## Work request
Tally the lines in the entries where the string "jobs" appears, and write only the total.

BEGIN Exercise data

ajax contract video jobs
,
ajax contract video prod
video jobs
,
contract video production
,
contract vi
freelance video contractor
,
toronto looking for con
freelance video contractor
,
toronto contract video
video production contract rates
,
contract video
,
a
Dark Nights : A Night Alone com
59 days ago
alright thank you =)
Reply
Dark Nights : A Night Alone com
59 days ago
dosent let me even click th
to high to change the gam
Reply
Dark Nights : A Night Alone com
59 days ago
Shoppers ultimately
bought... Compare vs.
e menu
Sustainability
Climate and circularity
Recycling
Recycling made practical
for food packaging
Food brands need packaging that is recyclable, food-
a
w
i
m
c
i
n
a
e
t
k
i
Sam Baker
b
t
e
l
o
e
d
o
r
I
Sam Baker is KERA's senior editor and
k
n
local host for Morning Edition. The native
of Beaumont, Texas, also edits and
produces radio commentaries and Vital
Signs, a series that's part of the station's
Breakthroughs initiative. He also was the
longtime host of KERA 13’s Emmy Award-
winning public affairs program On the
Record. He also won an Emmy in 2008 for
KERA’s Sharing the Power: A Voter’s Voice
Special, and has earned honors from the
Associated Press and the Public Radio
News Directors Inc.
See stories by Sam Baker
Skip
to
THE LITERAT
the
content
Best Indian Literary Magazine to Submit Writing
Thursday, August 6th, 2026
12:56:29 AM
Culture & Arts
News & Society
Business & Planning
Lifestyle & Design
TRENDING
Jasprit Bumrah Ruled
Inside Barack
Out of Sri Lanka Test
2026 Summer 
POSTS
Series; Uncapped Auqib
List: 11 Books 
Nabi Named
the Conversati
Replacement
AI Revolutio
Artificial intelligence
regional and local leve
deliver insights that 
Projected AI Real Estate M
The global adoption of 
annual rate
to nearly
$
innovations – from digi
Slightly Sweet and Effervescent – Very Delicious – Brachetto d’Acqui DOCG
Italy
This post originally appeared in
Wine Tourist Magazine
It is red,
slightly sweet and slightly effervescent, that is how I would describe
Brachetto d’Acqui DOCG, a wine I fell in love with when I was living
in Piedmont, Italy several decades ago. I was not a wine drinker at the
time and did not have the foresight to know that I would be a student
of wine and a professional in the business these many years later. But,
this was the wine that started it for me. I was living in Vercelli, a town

END Exercise data

## Exercise result
2